Austrian electronic project EGGER has been building a very specific kind of world across his first three singles. Wolfgang Egger‘s debut, “Strange Behaviour”, drew on Kraftwerk and early John Foxx to explore technology’s creeping unease. The follow-up, “The People”, pushed the energy up while keeping the minimalist bones intact. “I Breathe”, released at the start of May, turns the focus inward entirely – and in doing so, might be the most fully realised thing he’s put out yet.
The minimal sound is here almost eerie; it’s meditative, sure, but in a Kubrick character going mad kind of meditative, and I mean that as a compliment because to elicit that kind of imagery is no small feat. The distorted oscillating bass keeps rising and falling in this pulsating fashion, like controlled tension in a sick experiment, or like the interior walls of the mind closing in and out. I would say this minimal approach is more psychedelic and stimulating than other songs that claim to be psychedelic when, in reality, they just throw everything but the kitchen sink and hope it sticks.
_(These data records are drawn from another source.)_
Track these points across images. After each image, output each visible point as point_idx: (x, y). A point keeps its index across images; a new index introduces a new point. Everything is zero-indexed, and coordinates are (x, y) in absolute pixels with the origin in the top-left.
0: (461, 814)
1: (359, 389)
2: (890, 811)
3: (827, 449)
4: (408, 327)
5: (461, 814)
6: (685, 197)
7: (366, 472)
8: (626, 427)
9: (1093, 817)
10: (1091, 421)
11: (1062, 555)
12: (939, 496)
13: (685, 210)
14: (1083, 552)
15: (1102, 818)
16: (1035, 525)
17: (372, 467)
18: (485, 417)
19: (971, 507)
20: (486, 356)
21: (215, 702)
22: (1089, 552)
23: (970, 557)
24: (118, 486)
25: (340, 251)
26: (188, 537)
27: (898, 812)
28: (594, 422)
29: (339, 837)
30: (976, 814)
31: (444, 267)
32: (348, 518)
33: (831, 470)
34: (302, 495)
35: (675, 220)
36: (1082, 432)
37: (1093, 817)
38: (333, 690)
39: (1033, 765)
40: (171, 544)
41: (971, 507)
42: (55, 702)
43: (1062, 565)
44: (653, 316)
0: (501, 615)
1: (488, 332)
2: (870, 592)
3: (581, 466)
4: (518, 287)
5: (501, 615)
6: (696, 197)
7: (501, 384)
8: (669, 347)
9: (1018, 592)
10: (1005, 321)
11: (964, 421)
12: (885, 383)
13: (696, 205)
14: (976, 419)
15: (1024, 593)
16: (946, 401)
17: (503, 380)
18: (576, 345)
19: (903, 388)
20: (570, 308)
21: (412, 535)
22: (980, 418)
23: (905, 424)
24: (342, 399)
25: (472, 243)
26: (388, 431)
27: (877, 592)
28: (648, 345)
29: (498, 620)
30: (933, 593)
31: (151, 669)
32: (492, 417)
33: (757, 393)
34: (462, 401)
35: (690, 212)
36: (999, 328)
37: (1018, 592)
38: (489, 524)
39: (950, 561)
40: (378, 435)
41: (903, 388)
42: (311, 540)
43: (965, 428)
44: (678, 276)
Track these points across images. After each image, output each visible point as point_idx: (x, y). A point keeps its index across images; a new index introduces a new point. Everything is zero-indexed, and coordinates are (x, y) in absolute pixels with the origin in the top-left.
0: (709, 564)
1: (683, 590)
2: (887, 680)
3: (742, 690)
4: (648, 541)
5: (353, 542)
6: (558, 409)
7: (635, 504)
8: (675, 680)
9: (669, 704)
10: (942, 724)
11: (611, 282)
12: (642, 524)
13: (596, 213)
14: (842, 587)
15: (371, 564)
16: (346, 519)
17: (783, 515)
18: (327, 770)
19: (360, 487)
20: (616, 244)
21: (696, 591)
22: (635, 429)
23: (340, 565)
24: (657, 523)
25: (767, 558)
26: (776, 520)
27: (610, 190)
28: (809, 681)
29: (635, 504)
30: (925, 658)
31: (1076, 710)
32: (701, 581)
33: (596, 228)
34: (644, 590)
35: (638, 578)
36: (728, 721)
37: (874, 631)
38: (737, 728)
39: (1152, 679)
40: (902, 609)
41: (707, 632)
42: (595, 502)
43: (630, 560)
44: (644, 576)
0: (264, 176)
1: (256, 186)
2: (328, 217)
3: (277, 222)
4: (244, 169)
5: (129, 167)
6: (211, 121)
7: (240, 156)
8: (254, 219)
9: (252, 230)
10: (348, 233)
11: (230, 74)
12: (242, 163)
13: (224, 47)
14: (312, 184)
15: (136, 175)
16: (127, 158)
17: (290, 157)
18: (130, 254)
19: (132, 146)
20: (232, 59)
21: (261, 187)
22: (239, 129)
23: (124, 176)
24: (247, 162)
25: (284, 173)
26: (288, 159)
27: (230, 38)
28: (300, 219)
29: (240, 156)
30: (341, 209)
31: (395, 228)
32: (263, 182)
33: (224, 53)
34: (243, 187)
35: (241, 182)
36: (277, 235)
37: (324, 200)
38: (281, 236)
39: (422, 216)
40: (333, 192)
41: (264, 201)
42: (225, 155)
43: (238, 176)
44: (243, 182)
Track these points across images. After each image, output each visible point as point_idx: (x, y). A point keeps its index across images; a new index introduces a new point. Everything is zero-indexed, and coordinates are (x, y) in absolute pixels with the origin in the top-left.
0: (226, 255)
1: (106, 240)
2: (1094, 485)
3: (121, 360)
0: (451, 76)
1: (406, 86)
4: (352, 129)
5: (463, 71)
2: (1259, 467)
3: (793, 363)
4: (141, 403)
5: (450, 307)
The line “Life – no goal, just direction” lands differently when the production around it is this stripped back. There’s nowhere to hide in a mix this sparse, which means the philosophical weight either earns its place or collapses. Here it earns it. For a project still only three singles deep, EGGER has established an unusually coherent identity – dark, precise, and genuinely interested in what electronic music can carry lyrically. “I Breathe” is the best proof of that so far. My only complaint about the song is that it’s not long enough.